3. Desinformation bekämpfen
Die Einflussmöglichkeiten medialer Plattformen mit intransparenten Algorithmen, Erregungsbewirtschaftung und politischer Schlagseite müssen wirksam reduziert werden. Ansonsten ist eine sachbezogene freie Meinungsbildung nicht mehr möglich. Daneben braucht es Unterstützung für vertrauenswürdige Medienprojekte, die sich um ausgewogene Berichterstattung entsprechend den journalistischen Standards (Pressekodex) bemühen.
4. Stärkung politischer Bildung
Demokratie muss gelernt werden. Dafür braucht es 1. Kenntnis und 2. Erfahrungsräume, in denen Mitbestimmung positiv erlebt werden kann. Politische Bildungsprogramme auch für Erwachsene müssen darum ausgebaut (und nicht gekürzt) werden. Zudem braucht es vor allem auf kommunaler Ebene Experimentierfreude für Beteiligungsformate, um möglichst viele Menschen in Entscheidungen einbeziehen. Auch wenn dies manches Projekt etwas umständlicher macht – der Gewinn an Engagement für das Gemeinwohl ist es wert.

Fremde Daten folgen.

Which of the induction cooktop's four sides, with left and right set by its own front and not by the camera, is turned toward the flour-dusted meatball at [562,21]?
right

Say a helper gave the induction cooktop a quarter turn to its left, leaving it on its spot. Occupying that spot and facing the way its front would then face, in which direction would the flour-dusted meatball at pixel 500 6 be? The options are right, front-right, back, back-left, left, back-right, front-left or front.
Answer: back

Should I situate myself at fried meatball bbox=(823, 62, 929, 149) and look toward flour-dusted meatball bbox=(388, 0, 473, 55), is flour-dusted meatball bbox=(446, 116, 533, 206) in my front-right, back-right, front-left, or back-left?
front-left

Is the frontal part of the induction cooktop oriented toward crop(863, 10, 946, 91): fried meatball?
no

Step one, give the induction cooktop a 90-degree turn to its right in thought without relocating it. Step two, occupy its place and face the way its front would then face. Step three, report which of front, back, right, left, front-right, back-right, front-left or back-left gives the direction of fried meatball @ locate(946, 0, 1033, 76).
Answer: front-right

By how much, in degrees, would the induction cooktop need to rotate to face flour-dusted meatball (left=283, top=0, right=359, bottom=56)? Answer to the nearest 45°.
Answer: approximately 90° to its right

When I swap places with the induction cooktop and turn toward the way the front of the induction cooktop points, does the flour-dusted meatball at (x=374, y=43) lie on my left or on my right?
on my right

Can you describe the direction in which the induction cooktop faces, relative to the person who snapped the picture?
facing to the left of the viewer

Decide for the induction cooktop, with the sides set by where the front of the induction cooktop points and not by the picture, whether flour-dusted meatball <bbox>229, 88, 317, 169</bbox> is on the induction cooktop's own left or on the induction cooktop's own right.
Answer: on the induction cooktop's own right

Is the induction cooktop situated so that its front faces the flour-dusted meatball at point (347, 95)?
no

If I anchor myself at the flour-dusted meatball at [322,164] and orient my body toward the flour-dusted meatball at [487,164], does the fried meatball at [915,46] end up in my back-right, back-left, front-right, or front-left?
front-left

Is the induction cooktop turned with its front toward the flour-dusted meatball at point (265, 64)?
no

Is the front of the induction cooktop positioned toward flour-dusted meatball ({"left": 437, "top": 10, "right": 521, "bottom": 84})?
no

Zur politischen Bildung gehört auch Medienkompetenz und das Erkennen von Falschinformationen.
Fazit
Die Rahmenbedingungen für diese Aufgaben sind nicht ideal. Die international aufziehenden Schatten der Einflussnahme durch ein gekipptes faschistisches System aus den USA und der längst bestehenden Propaganda von russischer Seite machen es nicht leichter. Aber gerade diese Beispiele zeigen: Jede Anstrengung ist es wert energisch für Menschenrechte und Demokratie in Freiheit zu streiten.